### [ABOUT THIS TASK]
Quote every line from the one containing "### Refactor" down to the last line below, both included, with no changes.

### [RECORD EXCERPTS]
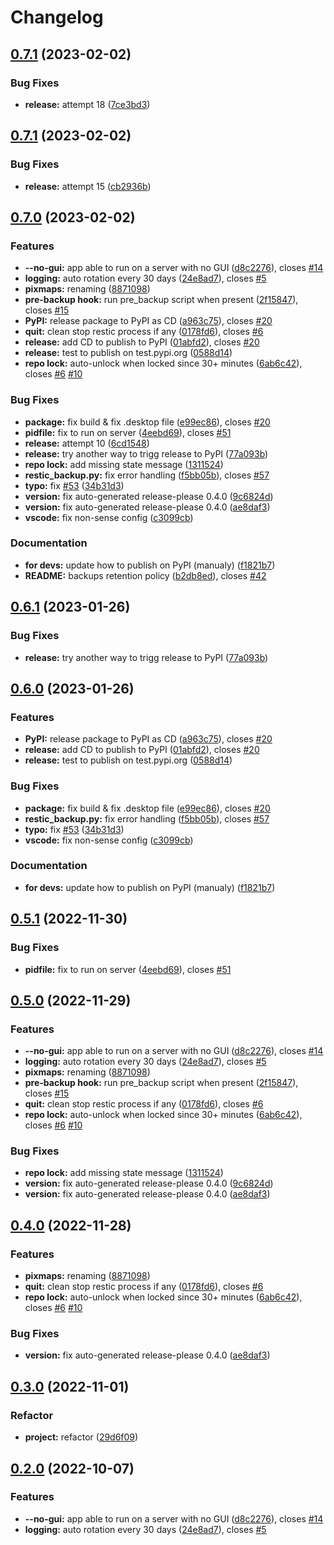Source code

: # Changelog

## [0.7.1](https://github.com/EPFL-ENAC/ENACrestic/compare/v0.7.0...v0.7.1) (2023-02-02)


### Bug Fixes

* **release:** attempt 18 ([7ce3bd3](https://github.com/EPFL-ENAC/ENACrestic/commit/7ce3bd3e872be67ce533c2a8bce3ff3fc7283ab4))

## [0.7.1](https://github.com/EPFL-ENAC/ENACrestic/compare/v0.7.0...v0.7.1) (2023-02-02)


### Bug Fixes

* **release:** attempt 15 ([cb2936b](https://github.com/EPFL-ENAC/ENACrestic/commit/cb2936b85d33e70b49957f12364260a3e14bc066))

## [0.7.0](https://github.com/EPFL-ENAC/ENACrestic/compare/v0.6.1...v0.7.0) (2023-02-02)


### Features

* **--no-gui:** app able to run on a server with no GUI ([d8c2276](https://github.com/EPFL-ENAC/ENACrestic/commit/d8c22764021457f49ced070f6c5943cf79bc43e5)), closes [#14](https://github.com/EPFL-ENAC/ENACrestic/issues/14)
* **logging:** auto rotation every 30 days ([24e8ad7](https://github.com/EPFL-ENAC/ENACrestic/commit/24e8ad7b726afda1cf9fb570f707537130a1aafd)), closes [#5](https://github.com/EPFL-ENAC/ENACrestic/issues/5)
* **pixmaps:** renaming ([8871098](https://github.com/EPFL-ENAC/ENACrestic/commit/8871098b6eaa71e3ffab6d07cf3ad6d231290191))
* **pre-backup hook:** run pre_backup script when present ([2f15847](https://github.com/EPFL-ENAC/ENACrestic/commit/2f158476d7beb6881fd9048dbc724914f84dea01)), closes [#15](https://github.com/EPFL-ENAC/ENACrestic/issues/15)
* **PyPI:** release package to PyPI as CD ([a963c75](https://github.com/EPFL-ENAC/ENACrestic/commit/a963c75362b40f7941ce5b44d4633c6a711ceafb)), closes [#20](https://github.com/EPFL-ENAC/ENACrestic/issues/20)
* **quit:** clean stop restic process if any ([0178fd6](https://github.com/EPFL-ENAC/ENACrestic/commit/0178fd6d5c372492e012640beefb146310432c37)), closes [#6](https://github.com/EPFL-ENAC/ENACrestic/issues/6)
* **release:** add CD to publish to PyPI ([01abfd2](https://github.com/EPFL-ENAC/ENACrestic/commit/01abfd23db9386b501a446b6834d44638c0100e2)), closes [#20](https://github.com/EPFL-ENAC/ENACrestic/issues/20)
* **release:** test to publish on test.pypi.org ([0588d14](https://github.com/EPFL-ENAC/ENACrestic/commit/0588d144a21716feae8f5720640b04a1f7871942))
* **repo lock:** auto-unlock when locked since 30+ minutes ([6ab6c42](https://github.com/EPFL-ENAC/ENACrestic/commit/6ab6c42532ed9d59831e43145b0fba2a514ae9a1)), closes [#6](https://github.com/EPFL-ENAC/ENACrestic/issues/6) [#10](https://github.com/EPFL-ENAC/ENACrestic/issues/10)


### Bug Fixes

* **package:** fix build & fix .desktop file ([e99ec86](https://github.com/EPFL-ENAC/ENACrestic/commit/e99ec863d36b4197bad4bf8c0084a356379deedf)), closes [#20](https://github.com/EPFL-ENAC/ENACrestic/issues/20)
* **pidfile:** fix to run on server ([4eebd69](https://github.com/EPFL-ENAC/ENACrestic/commit/4eebd69c8f58d0a3a11e17a9178db2c6049e504c)), closes [#51](https://github.com/EPFL-ENAC/ENACrestic/issues/51)
* **release:** attempt 10 ([6cd1548](https://github.com/EPFL-ENAC/ENACrestic/commit/6cd15489961b7d95d02b727d471240468879b9b9))
* **release:** try another way to trigg release to PyPI ([77a093b](https://github.com/EPFL-ENAC/ENACrestic/commit/77a093bf0a9bda032d69c2808299fa1bcd7820f2))
* **repo lock:** add missing state message ([1311524](https://github.com/EPFL-ENAC/ENACrestic/commit/13115242ad995674ae1660a2b18adf4def57cbbc))
* **restic_backup.py:** fix error handling ([f5bb05b](https://github.com/EPFL-ENAC/ENACrestic/commit/f5bb05bc6e06c6bd76a8da7800f69b856eb0e4ad)), closes [#57](https://github.com/EPFL-ENAC/ENACrestic/issues/57)
* **typo:** fix [#53](https://github.com/EPFL-ENAC/ENACrestic/issues/53) ([34b31d3](https://github.com/EPFL-ENAC/ENACrestic/commit/34b31d3bb67660dd556e0d22bfc8e9bad09e6e8f))
* **version:** fix auto-generated release-please 0.4.0 ([9c6824d](https://github.com/EPFL-ENAC/ENACrestic/commit/9c6824d018efd3ace8a025da0339eec9e0d4ede9))
* **version:** fix auto-generated release-please 0.4.0 ([ae8daf3](https://github.com/EPFL-ENAC/ENACrestic/commit/ae8daf3e464d8cfafc6bf4771fbd63225fb187c6))
* **vscode:** fix non-sense config ([c3099cb](https://github.com/EPFL-ENAC/ENACrestic/commit/c3099cb7f5be1d694deff5e81248cff53505ba3c))


### Documentation

* **for devs:** update how to publish on PyPI (manualy) ([f1821b7](https://github.com/EPFL-ENAC/ENACrestic/commit/f1821b739030e3dc1111e777dab22e68d26a0ca6))
* **README:** backups retention policy ([b2db8ed](https://github.com/EPFL-ENAC/ENACrestic/commit/b2db8edf3381decb1157e7e089e266c13084ec36)), closes [#42](https://github.com/EPFL-ENAC/ENACrestic/issues/42)

## [0.6.1](https://github.com/EPFL-ENAC/ENACrestic/compare/v0.6.0...v0.6.1) (2023-01-26)


### Bug Fixes

* **release:** try another way to trigg release to PyPI ([77a093b](https://github.com/EPFL-ENAC/ENACrestic/commit/77a093bf0a9bda032d69c2808299fa1bcd7820f2))

## [0.6.0](https://github.com/EPFL-ENAC/ENACrestic/compare/v0.5.1...v0.6.0) (2023-01-26)


### Features

* **PyPI:** release package to PyPI as CD ([a963c75](https://github.com/EPFL-ENAC/ENACrestic/commit/a963c75362b40f7941ce5b44d4633c6a711ceafb)), closes [#20](https://github.com/EPFL-ENAC/ENACrestic/issues/20)
* **release:** add CD to publish to PyPI ([01abfd2](https://github.com/EPFL-ENAC/ENACrestic/commit/01abfd23db9386b501a446b6834d44638c0100e2)), closes [#20](https://github.com/EPFL-ENAC/ENACrestic/issues/20)
* **release:** test to publish on test.pypi.org ([0588d14](https://github.com/EPFL-ENAC/ENACrestic/commit/0588d144a21716feae8f5720640b04a1f7871942))


### Bug Fixes

* **package:** fix build & fix .desktop file ([e99ec86](https://github.com/EPFL-ENAC/ENACrestic/commit/e99ec863d36b4197bad4bf8c0084a356379deedf)), closes [#20](https://github.com/EPFL-ENAC/ENACrestic/issues/20)
* **restic_backup.py:** fix error handling ([f5bb05b](https://github.com/EPFL-ENAC/ENACrestic/commit/f5bb05bc6e06c6bd76a8da7800f69b856eb0e4ad)), closes [#57](https://github.com/EPFL-ENAC/ENACrestic/issues/57)
* **typo:** fix [#53](https://github.com/EPFL-ENAC/ENACrestic/issues/53) ([34b31d3](https://github.com/EPFL-ENAC/ENACrestic/commit/34b31d3bb67660dd556e0d22bfc8e9bad09e6e8f))
* **vscode:** fix non-sense config ([c3099cb](https://github.com/EPFL-ENAC/ENACrestic/commit/c3099cb7f5be1d694deff5e81248cff53505ba3c))


### Documentation

* **for devs:** update how to publish on PyPI (manualy) ([f1821b7](https://github.com/EPFL-ENAC/ENACrestic/commit/f1821b739030e3dc1111e777dab22e68d26a0ca6))

## [0.5.1](https://github.com/EPFL-ENAC/ENACrestic/compare/v0.5.0...v0.5.1) (2022-11-30)


### Bug Fixes

* **pidfile:** fix to run on server ([4eebd69](https://github.com/EPFL-ENAC/ENACrestic/commit/4eebd69c8f58d0a3a11e17a9178db2c6049e504c)), closes [#51](https://github.com/EPFL-ENAC/ENACrestic/issues/51)

## [0.5.0](https://github.com/EPFL-ENAC/ENACrestic/compare/v0.4.0...v0.5.0) (2022-11-29)


### Features

* **--no-gui:** app able to run on a server with no GUI ([d8c2276](https://github.com/EPFL-ENAC/ENACrestic/commit/d8c22764021457f49ced070f6c5943cf79bc43e5)), closes [#14](https://github.com/EPFL-ENAC/ENACrestic/issues/14)
* **logging:** auto rotation every 30 days ([24e8ad7](https://github.com/EPFL-ENAC/ENACrestic/commit/24e8ad7b726afda1cf9fb570f707537130a1aafd)), closes [#5](https://github.com/EPFL-ENAC/ENACrestic/issues/5)
* **pixmaps:** renaming ([8871098](https://github.com/EPFL-ENAC/ENACrestic/commit/8871098b6eaa71e3ffab6d07cf3ad6d231290191))
* **pre-backup hook:** run pre_backup script when present ([2f15847](https://github.com/EPFL-ENAC/ENACrestic/commit/2f158476d7beb6881fd9048dbc724914f84dea01)), closes [#15](https://github.com/EPFL-ENAC/ENACrestic/issues/15)
* **quit:** clean stop restic process if any ([0178fd6](https://github.com/EPFL-ENAC/ENACrestic/commit/0178fd6d5c372492e012640beefb146310432c37)), closes [#6](https://github.com/EPFL-ENAC/ENACrestic/issues/6)
* **repo lock:** auto-unlock when locked since 30+ minutes ([6ab6c42](https://github.com/EPFL-ENAC/ENACrestic/commit/6ab6c42532ed9d59831e43145b0fba2a514ae9a1)), closes [#6](https://github.com/EPFL-ENAC/ENACrestic/issues/6) [#10](https://github.com/EPFL-ENAC/ENACrestic/issues/10)


### Bug Fixes

* **repo lock:** add missing state message ([1311524](https://github.com/EPFL-ENAC/ENACrestic/commit/13115242ad995674ae1660a2b18adf4def57cbbc))
* **version:** fix auto-generated release-please 0.4.0 ([9c6824d](https://github.com/EPFL-ENAC/ENACrestic/commit/9c6824d018efd3ace8a025da0339eec9e0d4ede9))
* **version:** fix auto-generated release-please 0.4.0 ([ae8daf3](https://github.com/EPFL-ENAC/ENACrestic/commit/ae8daf3e464d8cfafc6bf4771fbd63225fb187c6))

## [0.4.0](https://github.com/EPFL-ENAC/ENACrestic/compare/v0.3.0...v0.4.0) (2022-11-28)

### Features

- **pixmaps:** renaming ([8871098](https://github.com/EPFL-ENAC/ENACrestic/commit/8871098b6eaa71e3ffab6d07cf3ad6d231290191))
- **quit:** clean stop restic process if any ([0178fd6](https://github.com/EPFL-ENAC/ENACrestic/commit/0178fd6d5c372492e012640beefb146310432c37)), closes [#6](https://github.com/EPFL-ENAC/ENACrestic/issues/6)
- **repo lock:** auto-unlock when locked since 30+ minutes ([6ab6c42](https://github.com/EPFL-ENAC/ENACrestic/commit/6ab6c42532ed9d59831e43145b0fba2a514ae9a1)), closes [#6](https://github.com/EPFL-ENAC/ENACrestic/issues/6) [#10](https://github.com/EPFL-ENAC/ENACrestic/issues/10)

### Bug Fixes

- **version:** fix auto-generated release-please 0.4.0 ([ae8daf3](https://github.com/EPFL-ENAC/ENACrestic/commit/ae8daf3e464d8cfafc6bf4771fbd63225fb187c6))

## [0.3.0](https://github.com/EPFL-ENAC/ENACrestic/compare/v0.2.0...v0.3.0) (2022-11-01)

### Refactor

- **project:** refactor ([29d6f09](https://github.com/EPFL-ENAC/ENACrestic/commit/29d6f0942677ef146edaf9c2851a71c1b6a19009))

## [0.2.0](https://github.com/EPFL-ENAC/ENACrestic/compare/v0.1.9...v0.2.0) (2022-10-07)

### Features

- **--no-gui:** app able to run on a server with no GUI ([d8c2276](https://github.com/EPFL-ENAC/ENACrestic/commit/d8c22764021457f49ced070f6c5943cf79bc43e5)), closes [#14](https://github.com/EPFL-ENAC/ENACrestic/issues/14)
- **logging:** auto rotation every 30 days ([24e8ad7](https://github.com/EPFL-ENAC/ENACrestic/commit/24e8ad7b726afda1cf9fb570f707537130a1aafd)), closes [#5](https://github.com/EPFL-ENAC/ENACrestic/issues/5)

### [THE COMPLETED TASK]
### Refactor

- **project:** refactor ([29d6f09](https://github.com/EPFL-ENAC/ENACrestic/commit/29d6f0942677ef146edaf9c2851a71c1b6a19009))

## [0.2.0](https://github.com/EPFL-ENAC/ENACrestic/compare/v0.1.9...v0.2.0) (2022-10-07)

### Features

- **--no-gui:** app able to run on a server with no GUI ([d8c2276](https://github.com/EPFL-ENAC/ENACrestic/commit/d8c22764021457f49ced070f6c5943cf79bc43e5)), closes [#14](https://github.com/EPFL-ENAC/ENACrestic/issues/14)
- **logging:** auto rotation every 30 days ([24e8ad7](https://github.com/EPFL-ENAC/ENACrestic/commit/24e8ad7b726afda1cf9fb570f707537130a1aafd)), closes [#5](https://github.com/EPFL-ENAC/ENACrestic/issues/5)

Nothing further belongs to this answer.